Seja qual for a refeição, a louça é um dos destaques, com utensílios de porcelana fina meticulosamente adornados. Eles são protagonistas também no The Drawing Room, espaço para quem busca uma autêntica experiência de chá da tarde, servido a partir das 12h por a partir de 75 £ (R$ 478). Não tem como ser mais britânico do que isso.

O ritual típico ganha mais adeptos durante a tarde, em que comensais tem em mãos uma dezena de chás, incluindo sazonais e infusões herbais. Enquanto o piano é tocado, podem chegar à mesa torres com delicinhas diversas, desde os tradicionais sanduíches de pepino até típicos scones quentinhos com creme de leite e geleia de morango.

Já o The Donovan Bar, ideal para iniciar ou terminar a noite, envereda para o sotaque italiano. Isso porque ele é chefiado por Salvatore Calabrese, que trocou a Costa Amalfitana por Londres nos anos 1980 e é o inventor do Breakfast Martini. Batizado em homenagem ao fotógrafo inglês Terence Donovan, o bar de luzes baixas tem um ambiente sexy repleto de fotos em preto e branco. Se estiver em grupo, vale ficar no “Naughty Corner”, cantinho mais reservado com fotos “picantes” e mesa para várias pessoas.

Salvatore Calabrese junto de sua coleção de destilados vintage no The Donovan Bar, em Londres
Salvatore Calabrese com sua coleção de bebidas vintage no The Donovan Bar / Lateef Okunnu/Brown’s Hotel

As cartas mudam periodicamente com clássicos e autorais, mas o bar se diferencia com a seção de coquetéis Vintage, que variam de 350 £ a 5,5 mil £ (entre R$ 2 mil e R$ 34 mil), preços explicados pelo uso de destilados vintage, incluindo o drinque Salvatore’s Legacy, um dos mais caros do mundo. As comidinhas também fazem bonito, como as unidades de arancini e os pratos de prosciutto da Toscana, de salame da Sardenha e de mortadela da Emília-Romanha.

Passeios de arte e lojas da família real

Quadros de Marilyn Monroe de autoria de Andy Warhol à mostra na Halcyon Gallery, em Londres
Halcyon Gallery, em Mayfair, possui vasta coleção de obras de Andy Warhol / Saulo Tafarelo

Caminhar por Mayfair já é um baita passeio e nem é preciso sair do quarteirão para se esbarrar com um mundo de descobertas.
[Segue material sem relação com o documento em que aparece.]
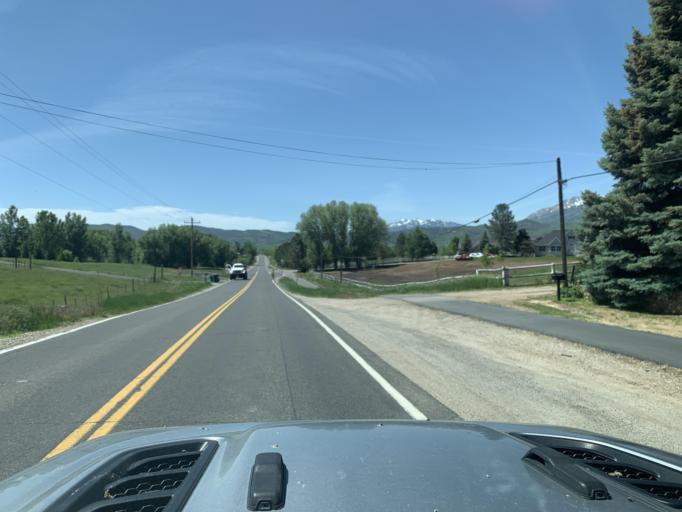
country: US
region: Utah
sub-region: Weber County
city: Wolf Creek
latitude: 41.2833
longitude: -111.7771
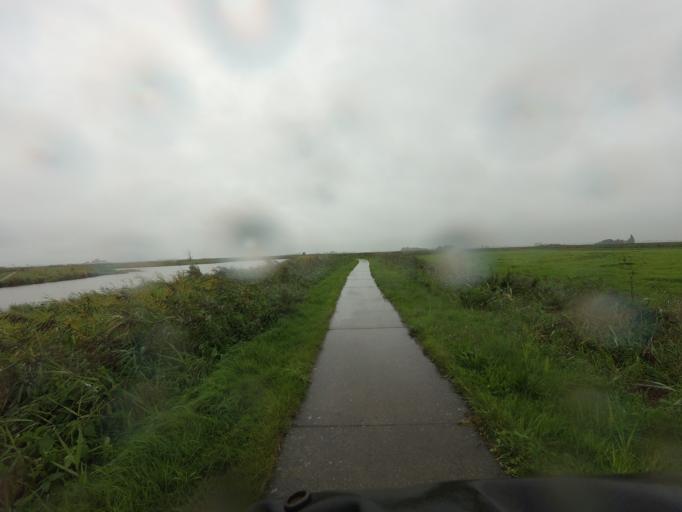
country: NL
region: Friesland
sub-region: Sudwest Fryslan
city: Workum
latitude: 52.9984
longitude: 5.5136
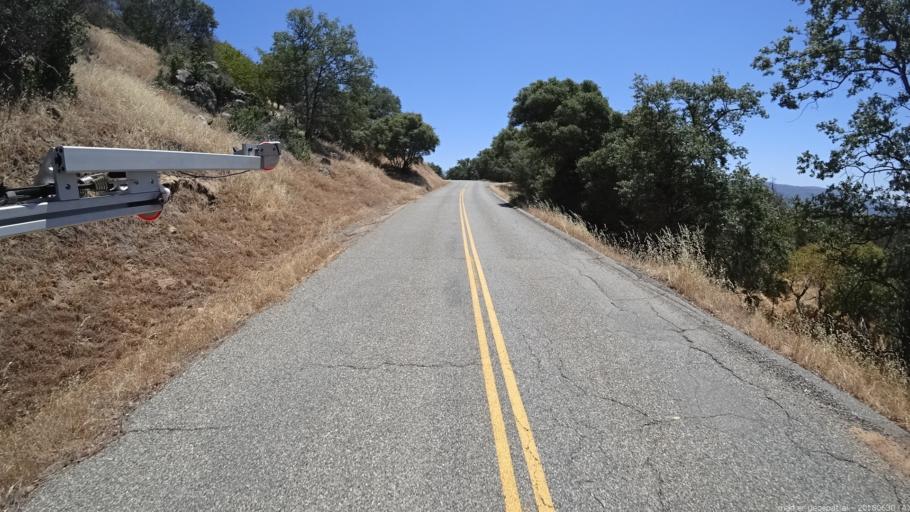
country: US
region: California
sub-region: Fresno County
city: Auberry
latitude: 37.1772
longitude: -119.4423
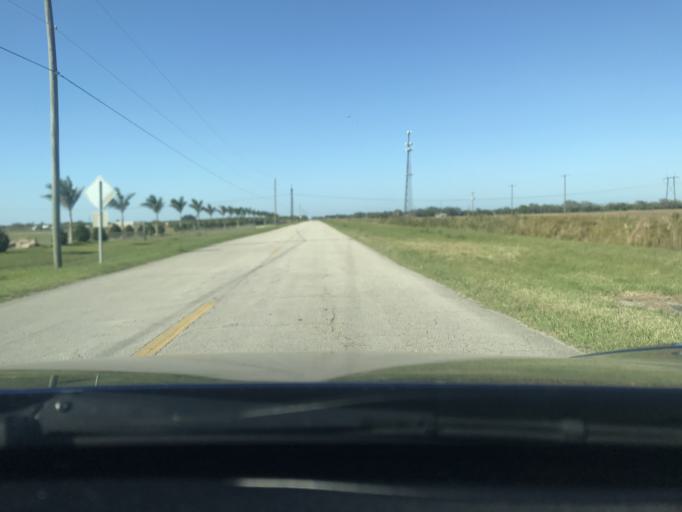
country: US
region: Florida
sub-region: Saint Lucie County
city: Fort Pierce South
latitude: 27.3767
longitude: -80.4976
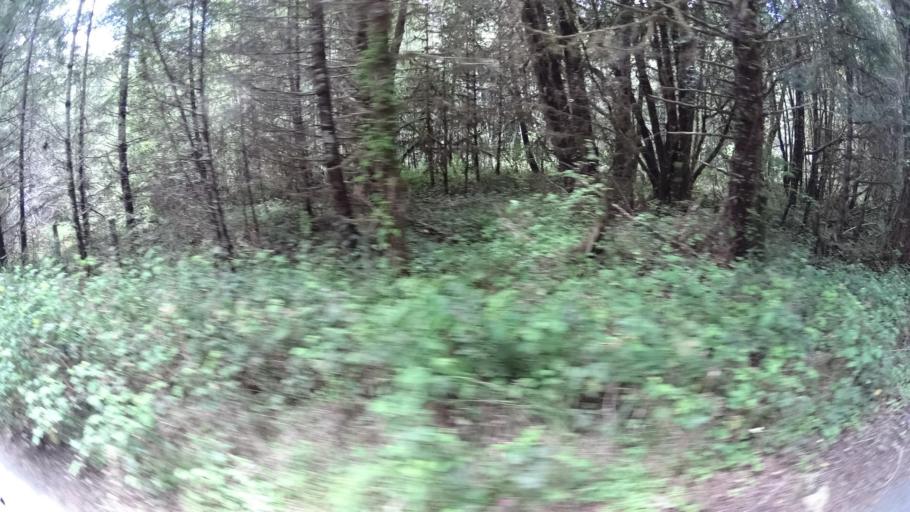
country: US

O hotel realiza periodicamente caminhadas temáticas, as “Art Walks”, com acompanhamento da curadora e crítica de arte Maeve Doyle. Personalizados, eles podem focar em arte, moda ou artesanato e custam 150 £ por pessoa (cerca de R$ 950) com direito a docinhos e almoço.

Na caminhada de arte, por exemplo, Maeve leva os visitantes a galerias a alguns passos do Brown’s, como a Sotheby’s, a Maddox Gallery e a Halcyon Gallery, onde é recebida como uma velha amiga ao lado de obras de Picasso, Monet e Warhol.

Os que quiserem um passeio pelas lojas chanceladas pela família real também têm opção garantida. O hotel organiza caminhadas com um guia por lojas de Mayfair que possuem o “Royal Warrant”, certificado que garante fornecimento de produtos aos membros da realeza. Quase na esquina do hotel é possível comprar chocolatinhos na Charbonnel et Walker, que tem seleção de docinhos prediletos da família real.

Próximo ao Palácio de St. James há a loja mais antiga de chapéus do mundo, a Lock & Co, que exibe as medidas das cabeças de personalidades, como da Princesa Diana e de Jackie Onassis. Ao lado, a James J Fox Cigar vende charutos e há até uma cadeira preservada onde Winston Churchill fumava seu exemplar.

Se o “batidão” cansar, um pequeno spa com três salas, sendo uma para casal, te espera no andar inferior do Brown’s, com tratamentos relaxantes em ambiente aromatizado. E se precisar de uma ajuda especial, como um tíquete para o museu, um arranjo da floricultura vizinha, um mapa com os melhores passeios para cachorros ou até mesmo uma revista esgotada nas bancas, é só avisar o concierge e voilà, a mágica estará feita.

Brown’s Hotel, a Rocco Forte Hotel
33 Albemarle St, Londres W1S 4BP, Reino Unido / Tel.: +44 20 7493 6020 / Diárias em média a partir de 1 mil £ / Reservas via site.

*O jornalista viajou a Londres a convite do Brown’s Hotel.